▸ DATA EXTRACTS
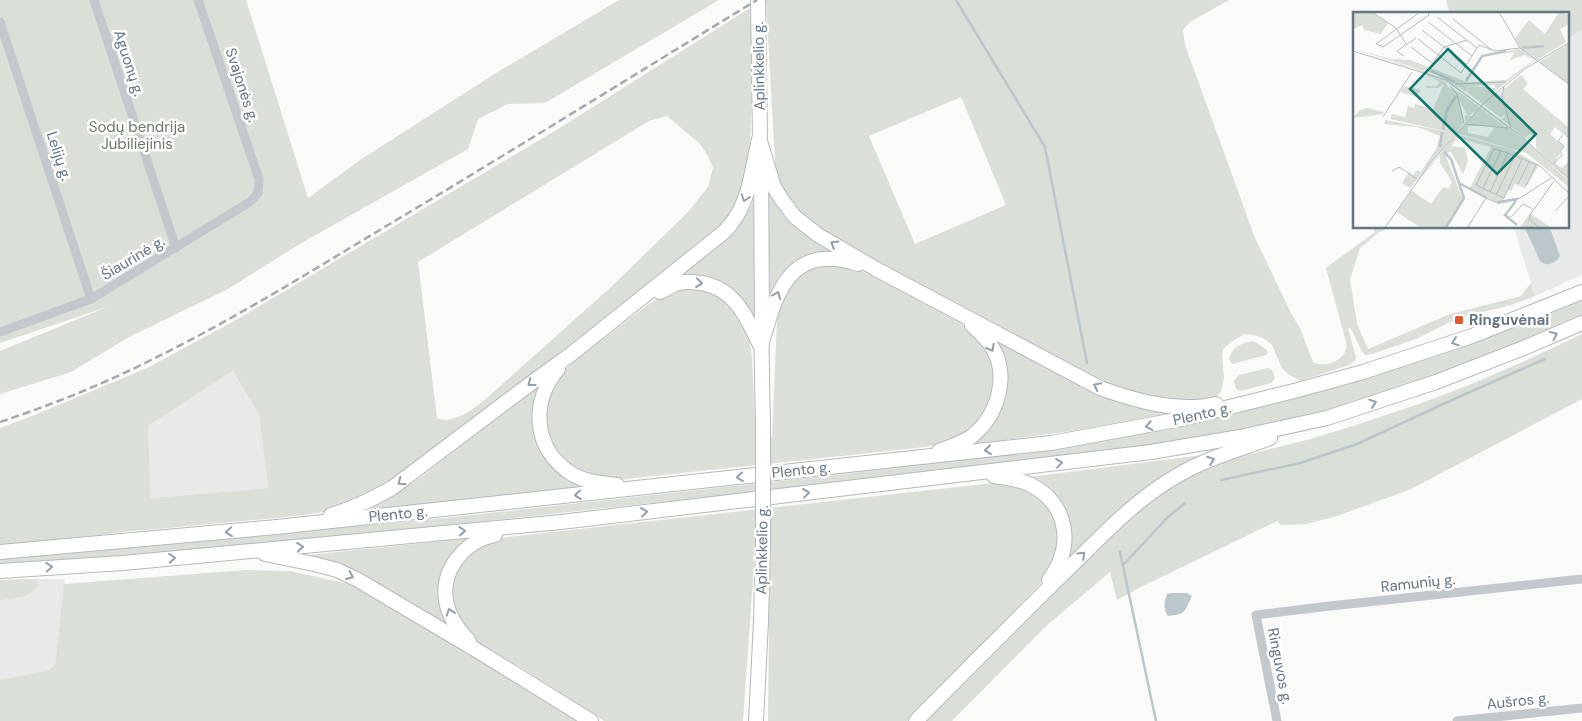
<svg xmlns="http://www.w3.org/2000/svg" width="1582" height="721" font-family="'DM Sans',sans-serif">
	<rect width="100%" height="100%" fill="#fafaf8"/>
	<!-- built -->
	<g fill="#e8e9e9">
		<path d="M1582 30V275L1535 296 1514 228H1568V38Z"/>
		<path d="M233 371 259 415 268 488 151 498 148 426Z"/>
		<path d="M33 579H65L55 665 50 670 0 680V580Z"/>
	</g>
	<!-- green -->
	<g fill="#dadfd7" fill-rule="evenodd">
		<path d="M0 0H246L308 198 360 160 496 73 619 0H719L545 103 508 104 478 119 468 149 298 245 228 289 129 337 71 372 0 394V351L107 307 0 343Z"/>
		<path d="M766 0H1229L1190 22 1183 30 1185 45 1255 238 1292 315 1300 328 1313 362C1326 369 1350 359 1346 342L1326 268 1375 232 1372 228H1388L1378 233 1360 248 1350 279 1357 324 1368 349 1450 314 1521 296 1531 283 1535 296 1511 305 1470 315 1448 323 1416 339 1372 354 1365 355 1362 352 1350 327 1348 329 1356 357 1355 361 1349 365 1300 381 1288 374 1282 368 1272 345 1263 338 1255 335 1244 334 1231 342 1223 349 1222 355 1224 377 1221 392 1216 397 1196 403 1122 393 847 246 810 224 793 208 776 178ZM961 97 1006 205 915 244 869 136Z"/>
		<path d="M1446 0H1582V30L1568 38V14H1450Z"/>
		<path d="M750 8 752 71 750 151 746 181 731 217 707 241 415 468 354 504 325 512 287 517 123 532 0 548V428L37 414 147 368 236 320 558 129ZM667 116 700 144 708 156 713 168 708 187 688 212 611 287 488 397C475 408 454 425 437 418L418 262 649 121ZM233 371 259 415 268 488 151 498 148 426Z"/>
		<path d="M768 186 791 222 808 236 835 253 820 254 770 299Z"/>
		<path d="M754 200 755 321 743 302 677 277 716 247 743 220Z"/>
		<path d="M848 265 873 276 960 323 979 337 987 348 997 382 993 406 975 429 952 442 925 447 616 480 583 474 552 450 544 410 559 375 577 359 642 309 661 296 679 288 699 286 715 292 737 307 749 335 752 358 756 439 772 438 777 320 781 301 799 274 814 266Z"/>
		<path d="M1582 297V316L1476 361 1360 402 1269 424 1145 449 340 537 61 561 0 565V558L453 517 1033 453 1124 437 1284 402 1437 356 1496 334Z"/>
		<path d="M1582 334V399L1409 490 1337 516 1306 524 1281 525 1277 521 1141 587 1117 600 1110 572 1045 627 952 721H925L1122 523C1150 500 1178 480 1211 467 1243 454 1277 448 1310 439 1341 430 1373 419 1404 409 1465 389 1524 362 1582 334Z"/>
		<path d="M991 336 1109 398 1139 407 1170 413 1071 431 968 445 1003 401Z"/>
		<path d="M1254 341 1267 350 1268 353 1266 355 1232 364 1229 359C1233 346 1241 343 1254 341Z"/>
		<path d="M1268 368 1272 370 1275 378 1271 383 1240 391 1236 389 1234 381 1239 375Z"/>
		<path d="M540 384 533 420 541 448 586 486 357 512 390 498 420 478Z"/>
		<path d="M1219 453 1191 464 1068 563C1069 555 1071 547 1072 539 1072 511 1053 489 1029 477Z"/>
		<path d="M994 483 1026 487 1044 499 1056 514 1062 539 1046 578 907 721H768L770 533 756 535 743 721H604L518 666 488 650 469 636 462 625 452 601V588L456 571 466 555 482 543 499 538Z"/>
		<path d="M472 538 448 564 450 629 330 562 308 555Z"/>
		<path d="M246 570 290 571 349 584 352 581 580 721H0V680L49 670 55 665 64 584Z"/>
		<path d="M33 579 37 580 39 586C28 598 15 598 0 600V580Z"/>
	</g>
	<!-- water -->
	<g fill="#bbc7cb">
		<path d="M1525 228H1550L1560 256C1555 263 1547 268 1540 261Z"/>
		<path d="M1171 593H1187L1192 596C1184 612 1187 614 1168 616 1163 609 1164 602 1167 594Z"/>
	</g>
	<g fill="none" stroke-linecap="round" stroke-linejoin="round">
		<!-- stream -->
		<g stroke="#bbc7cb" stroke-width="2.5">
			<path d="M956 0 1045 147 1087 363"/>
			<path d="M1221 480 1300 463 1357 444 1452 400 1545 359"/>
			<path d="M1120 552 1156 721"/>
			<path d="M1123 565 1168 517 1185 503"/>
		</g>
		<!-- trunk casing -->
		<g stroke="#b4b9bd" stroke-width="16">
			<g id="trunk">
				<path d="M758 0 760 141 774 187 782 200 795 217 818 235 876 269 1100 388C1136 401 1178 413 1216 404"/>
				<path d="M761 159 762 327"/>
				<path d="M660 292C666 289 672 285 678 283 685 281 694 282 701 283 735 288 747 318 760 345"/>
				<path d="M558 369C530 402 533 450 572 474 585 482 602 483 617 485"/>
				<path d="M763 430C763 411 762 392 762 372 762 363 761 351 762 342 764 334 767 327 769 319 783 272 806 247 858 264"/>
				<path d="M939 451C949 447 962 443 971 437 998 416 1011 374 990 344 985 337 978 331 972 325"/>
				<path d="M994 476C1006 478 1020 479 1031 485 1069 505 1074 547 1049 580"/>
				<path d="M331 515C353 509 372 499 392 488L534 381 570 355 724 232C750 206 751 173 759 139"/>
				<path d="M0 552 277 527 1051 443 1181 419 1298 390 1363 372 1472 336 1582 292"/>
				<path d="M265 554 314 564 337 570 358 580 478 651 591 721"/>
				<path d="M0 571 123 563 561 522 1151 452 1240 437 1327 418 1436 382 1526 347 1582 323"/>
				<path d="M469 641C458 630 449 617 446 601 441 569 465 541 495 535"/>
				<path d="M756 721 761 621 763 544"/>
				<path d="M916 721C967 669 1019 617 1072 565 1104 534 1135 500 1175 477 1204 459 1238 450 1270 438"/>
			</g>
		</g>
		<!-- minor -->
		<g stroke="#c3c8cc" stroke-width="9">
			<path d="M94 0 176 248"/>
			<path d="M0 22 91 299"/>
			<path d="M0 332 91 299 240 208 251 201 258 193 259 179 198 0"/>
			<path d="M1277 721 1256 615 1330 606 1582 579"/>
			<path d="M1457 721 1582 708"/>
		</g>
		<!-- trunk -->
		<use href="#trunk" stroke="#fff" stroke-width="14"/>
		<!-- rail -->
		<path stroke="#a2aab0" stroke-width="2.5" stroke-dasharray="8 4" stroke-linecap="butt" d="M0 422C51 405 101 385 149 361 231 321 310 272 388 225 512 151 634 75 757 0"/>
		<!-- trunk-bridge casing -->
		<g stroke="#b4b9bd" stroke-width="16" stroke-linecap="butt">
			<path id="trunk-bridge" d="M763 544V430"/>
		</g>
		<!-- trunk-bridge -->
		<use href="#trunk-bridge" stroke="#fff" stroke-width="14"/>
	</g>
	<!-- one-way arrows -->
	<defs><path id="oneway-chevron" d="M-2-3.5L2.5 0L-2 3.5" fill="none" stroke-width="1.6" stroke-linecap="round" stroke-linejoin="round" transform="scale(1.25)"/></defs>
	<g stroke="#939fa8">
		<use href="#oneway-chevron" transform="translate(745 198) rotate(108)"/>
		<use href="#oneway-chevron" transform="translate(834 244) rotate(-149)"/>
		<use href="#oneway-chevron" transform="translate(699 283) rotate(6)"/>
		<use href="#oneway-chevron" transform="translate(777 295) rotate(-67)"/>
		<use href="#oneway-chevron" transform="translate(1554 335) rotate(-24)"/>
		<use href="#oneway-chevron" transform="translate(1455 342) rotate(162)"/>
		<use href="#oneway-chevron" transform="translate(991 348) rotate(61)"/>
		<use href="#oneway-chevron" transform="translate(531 383) rotate(143)"/>
		<use href="#oneway-chevron" transform="translate(1097 386) rotate(-154)"/>
		<use href="#oneway-chevron" transform="translate(1373 403) rotate(-18)"/>
		<use href="#oneway-chevron" transform="translate(1149 426) rotate(169)"/>
		<use href="#oneway-chevron" transform="translate(988 450) rotate(174)"/>
		<use href="#oneway-chevron" transform="translate(1211 460) rotate(-21)"/>
		<use href="#oneway-chevron" transform="translate(1059 463) rotate(-7)"/>
		<use href="#oneway-chevron" transform="translate(740 477) rotate(174)"/>
		<use href="#oneway-chevron" transform="translate(401 482) rotate(144)"/>
		<use href="#oneway-chevron" transform="translate(806 493) rotate(-7)"/>
		<use href="#oneway-chevron" transform="translate(578 495) rotate(174)"/>
		<use href="#oneway-chevron" transform="translate(644 512) rotate(-7)"/>
		<use href="#oneway-chevron" transform="translate(462 531) rotate(-5)"/>
		<use href="#oneway-chevron" transform="translate(229 532) rotate(174)"/>
		<use href="#oneway-chevron" transform="translate(300 547) rotate(-5)"/>
		<use href="#oneway-chevron" transform="translate(1082 555) rotate(-44)"/>
		<use href="#oneway-chevron" transform="translate(172 558) rotate(-5)"/>
		<use href="#oneway-chevron" transform="translate(49 567) rotate(-4)"/>
		<use href="#oneway-chevron" transform="translate(350 576) rotate(24)"/>
		<use href="#oneway-chevron" transform="translate(450 612) rotate(-109)"/>
	</g>
	<!-- markers -->
	<rect fill="#e4572e" stroke="#fff" stroke-width="2" x="1454" y="315" width="10" height="10" rx="2.5"/>
	<g text-anchor="middle" stroke-width="5" stroke-linejoin="round" paint-order="stroke">
		<!-- street labels -->
		<g font-size="15" fill="#657683" stroke="#fff">
			<text transform="translate(129 63) rotate(72)" y="5">Aguonų g.</text>
			<text transform="translate(759 66) rotate(-91)" y="5">Aplinkkelio g.</text>
			<text transform="translate(242 85) rotate(72)" y="5">Svajonės g.</text>
			<text transform="translate(59 156) rotate(72)" y="5">Lelijų g.</text>
			<text transform="translate(133 258) rotate(-31)" y="5">Šiaurinė g.</text>
			<text transform="translate(1202 414) rotate(-13)" y="5">Plento g.</text>
			<text transform="translate(801 470) rotate(-6)" y="5">Plento g.</text>
			<text transform="translate(398 514) rotate(-6)" y="5">Plento g.</text>
			<text transform="translate(762 550) rotate(-89)" y="5">Aplinkkelio g.</text>
			<text transform="translate(1418 583) rotate(-6)" y="5">Ramunių g.</text>
			<text transform="translate(1280 666) rotate(79)" y="5">Ringuvos g.</text>
			<text transform="translate(1518 701) rotate(-6)" y="5">Aušros g.</text>
		</g>
		<!-- park labels -->
		<g font-size="15" fill="#687a64" stroke="#fff">
			<text x="137" y="132">Sodų bendrija<tspan x="137" dy="17">Jubiliejinis</tspan></text>
		</g>
		<!-- poi labels -->
		<g font-size="15" font-weight="bold" fill="#657683" stroke="#fff" text-anchor="start">
			<text x="1469" y="325">Ringuvėnai</text>
		</g>
	</g>
	<!-- overview -->
	<g transform="translate(1353 12)">
		<rect width="216" height="216" fill="#fafaf8"/>
		<path d="M0 0H18L35 11 28 22 11 18 9 13 0 17ZM206 0 216 3V12L207 17 213 30 184 48 168 37 162 26 176 8 192 22ZM216 31V72L186 50ZM0 37 38 47 57 48 114 70 153 68 181 48 172 43 157 48 162 40 132 43 167 37 182 48 141 80 148 83 146 81 168 63 175 71 170 77 216 116V127L202 115 197 122 210 134 202 151 209 156 216 149V167L183 136V126L177 122 172 126 148 107 151 106 152 102 148 106 114 80 116 74 143 76 141 73 115 74 113 80 83 62ZM0 39 69 58 101 73 154 114 182 137 216 169V175L173 141 103 121 114 111H120H113L126 97 115 104H118L112 111V103L115 104 107 90 111 111 57 176 49 171 56 160 60 163 64 158 68 160 83 137 87 124 64 115 31 112 32 108 101 121 37 107 39 102 52 105 55 94 61 96 62 92 80 97 91 72 85 76H74L73 73 82 75 87 70 75 64V63L93 71 96 76 108 81 174 131 111 82 95 71 62 57ZM115 114H139L142 115 135 125 115 121ZM51 74 68 78 64 85 47 80ZM14 96 30 100 31 102 0 106 6 99ZM103 122 160 138 186 153 172 176 162 172 158 179 155 178 150 189 143 190 117 176 138 135 104 126 99 134 112 136 115 149 110 162 98 140 92 142 110 188 95 213 93 216H68L44 200 32 217 66 167ZM87 143V151L99 170 95 177 91 175 86 180 78 192 58 178ZM177 201 198 216H167Z" fill="#dadfd7" fill-rule="evenodd"/>
		<path fill="none" stroke="#bbc7cb" stroke-width="2.5" d="M169 36 191 34M78 59 102 70M113 69 129 44 153 39M90 118 94 98 103 84M87 135 89 120M91 140 98 147 111 186 92 217M106 171 134 186M163 189 152 203 164 213M144 191 165 187"/>
		<path fill="none" stroke="#b5bdc2" stroke-width="1" d="M19 0 43 16 53 32M67 0 23 32 30 35 76 3 75 0M146 0 167 36 217 73M84 5 124 36M100 7 139 38M75 10 119 44M69 18 113 52M65 27 108 61 126 33 142 39 167 36M58 35 79 51M0 39 93 68 168 124 217 168M51 44 44 39 63 26M77 55 91 35 114 28M102 72 153 70M97 74 104 82 111 111M151 74 149 85 158 116M30 105 59 60M112 112 155 116M169 147 151 186 123 173 141 137 155 141 187 154 217 182M201 152 209 143 207 140 211 134 205 129 210 123M39 159 46 155 64 167M165 172 176 150M173 174 183 153M130 176 148 139M137 180 155 141M143 183 162 144M202 199 217 183M158 205 170 192 180 197M115 215 133 186 142 190 167 186 198 166M31 217 78 150 131 91 173 56 217 30M188 217 176 207 177 203 201 169"/>
		<path fill="#0f766e" fill-opacity="0.15" stroke="#0f766e" stroke-width="2.5" d="M95 37 183 122 144 162 57 77Z"/>
		<rect width="216" height="216" fill="none" stroke="#657683" stroke-width="2.5"/>
	</g>
</svg>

▸ WHAT THE TASK ASKS
All lines in the listing above between the line with "<!-- stream -->" and the line with "476C1006 478 1020", inclusive, should be set down exactly, and no line outside that range.

▸ RESPONSE
		<!-- stream -->
		<g stroke="#bbc7cb" stroke-width="2.5">
			<path d="M956 0 1045 147 1087 363"/>
			<path d="M1221 480 1300 463 1357 444 1452 400 1545 359"/>
			<path d="M1120 552 1156 721"/>
			<path d="M1123 565 1168 517 1185 503"/>
		</g>
		<!-- trunk casing -->
		<g stroke="#b4b9bd" stroke-width="16">
			<g id="trunk">
				<path d="M758 0 760 141 774 187 782 200 795 217 818 235 876 269 1100 388C1136 401 1178 413 1216 404"/>
				<path d="M761 159 762 327"/>
				<path d="M660 292C666 289 672 285 678 283 685 281 694 282 701 283 735 288 747 318 760 345"/>
				<path d="M558 369C530 402 533 450 572 474 585 482 602 483 617 485"/>
				<path d="M763 430C763 411 762 392 762 372 762 363 761 351 762 342 764 334 767 327 769 319 783 272 806 247 858 264"/>
				<path d="M939 451C949 447 962 443 971 437 998 416 1011 374 990 344 985 337 978 331 972 325"/>
				<path d="M994 476C1006 478 1020 479 1031 485 1069 505 1074 547 1049 580"/>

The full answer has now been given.